I forgive myself that I have accepted and allowed myself to define the word sickness as the apart of human kind that will not look back at the suffering and the crime and the abuse that is going on within this world and I realize that this word now means something like ignorance or ignoring what is going on and that have been taking place with humanity, and on this earth.
I forgive myself that I have accepted and allowed myself to fear to defy this word sickness because it would relate to world leaders and how they are corrupt and hushing things and suppressing things within the system and they are really the point and the outflow of sickness in suits and dresses – representing the sickness as they are.
I forgive myself that I have accepted and allowed myself to think of myself as some kind of Jesus or some kind of savior to this world when I realize that I am not Jesus I am myself and I know what I need to do to “cure” this sickness and I know what I practically and physically must do and bring equality to life.
Like Bernard Poolman said about physical work and how we will not give up fighting for equality: ”Do easy work like it is hard, so will the hard work become easy.”
When and as I see myself wondering about this word sickness, I stop and I breathe. I realize that this word sickness is related to the ignorance of what is actually taking place within this world.
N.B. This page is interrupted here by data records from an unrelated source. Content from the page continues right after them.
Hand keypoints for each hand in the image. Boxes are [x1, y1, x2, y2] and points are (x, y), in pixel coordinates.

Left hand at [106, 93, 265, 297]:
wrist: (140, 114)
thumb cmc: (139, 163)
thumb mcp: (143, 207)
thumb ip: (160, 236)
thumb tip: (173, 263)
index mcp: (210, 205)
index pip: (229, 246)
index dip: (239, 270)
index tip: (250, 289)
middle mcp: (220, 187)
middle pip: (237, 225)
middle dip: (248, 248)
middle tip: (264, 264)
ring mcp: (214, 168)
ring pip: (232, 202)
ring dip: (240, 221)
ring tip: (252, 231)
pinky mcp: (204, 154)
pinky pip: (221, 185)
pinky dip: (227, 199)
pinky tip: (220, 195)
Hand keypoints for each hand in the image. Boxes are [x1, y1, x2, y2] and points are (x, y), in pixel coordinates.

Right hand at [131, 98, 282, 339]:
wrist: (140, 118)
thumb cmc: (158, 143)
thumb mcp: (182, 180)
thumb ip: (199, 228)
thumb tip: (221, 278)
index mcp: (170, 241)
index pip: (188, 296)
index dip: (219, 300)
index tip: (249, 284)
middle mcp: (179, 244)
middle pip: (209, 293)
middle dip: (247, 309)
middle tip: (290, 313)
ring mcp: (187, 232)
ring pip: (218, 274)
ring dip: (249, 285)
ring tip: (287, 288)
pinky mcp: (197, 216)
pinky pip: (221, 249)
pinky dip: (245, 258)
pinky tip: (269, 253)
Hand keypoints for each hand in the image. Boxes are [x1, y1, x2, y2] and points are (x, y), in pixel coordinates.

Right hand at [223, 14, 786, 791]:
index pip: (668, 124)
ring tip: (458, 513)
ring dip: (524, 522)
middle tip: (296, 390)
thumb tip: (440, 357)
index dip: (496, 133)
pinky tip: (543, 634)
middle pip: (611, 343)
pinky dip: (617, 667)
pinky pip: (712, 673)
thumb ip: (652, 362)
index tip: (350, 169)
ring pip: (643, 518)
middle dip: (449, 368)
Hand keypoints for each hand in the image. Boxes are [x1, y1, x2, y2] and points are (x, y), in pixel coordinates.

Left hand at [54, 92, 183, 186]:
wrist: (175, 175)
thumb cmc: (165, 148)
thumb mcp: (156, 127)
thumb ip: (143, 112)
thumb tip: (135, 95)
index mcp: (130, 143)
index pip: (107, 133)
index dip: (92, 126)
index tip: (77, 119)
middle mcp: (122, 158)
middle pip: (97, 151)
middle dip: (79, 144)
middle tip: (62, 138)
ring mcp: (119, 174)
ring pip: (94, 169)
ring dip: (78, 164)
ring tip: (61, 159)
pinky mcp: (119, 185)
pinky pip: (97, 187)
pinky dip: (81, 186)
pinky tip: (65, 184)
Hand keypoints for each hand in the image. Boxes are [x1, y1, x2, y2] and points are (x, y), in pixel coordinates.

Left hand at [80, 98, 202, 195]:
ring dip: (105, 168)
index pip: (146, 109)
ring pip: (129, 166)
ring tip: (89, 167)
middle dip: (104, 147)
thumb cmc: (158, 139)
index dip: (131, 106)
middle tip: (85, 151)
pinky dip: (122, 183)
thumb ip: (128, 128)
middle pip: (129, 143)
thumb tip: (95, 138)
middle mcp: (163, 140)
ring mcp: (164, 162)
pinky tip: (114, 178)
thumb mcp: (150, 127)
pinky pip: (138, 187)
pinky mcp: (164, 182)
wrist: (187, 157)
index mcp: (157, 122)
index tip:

I realize that this word sickness is to me related to people trying to quiet down or to hide and suppress. I realize that this word is very must related to the ignorance a suppressing from the old leaders of this world. I realize that this world sickness is related to all the ignorance and lying from people and especially people avoiding truth and honesty. I commit myself to expose the old leaders and to bring equality to all on this earth to eventually take apart in life equally like sister and brothers.
I commit myself to be voice again the sickness and to bring honesty and equality and oneness to life.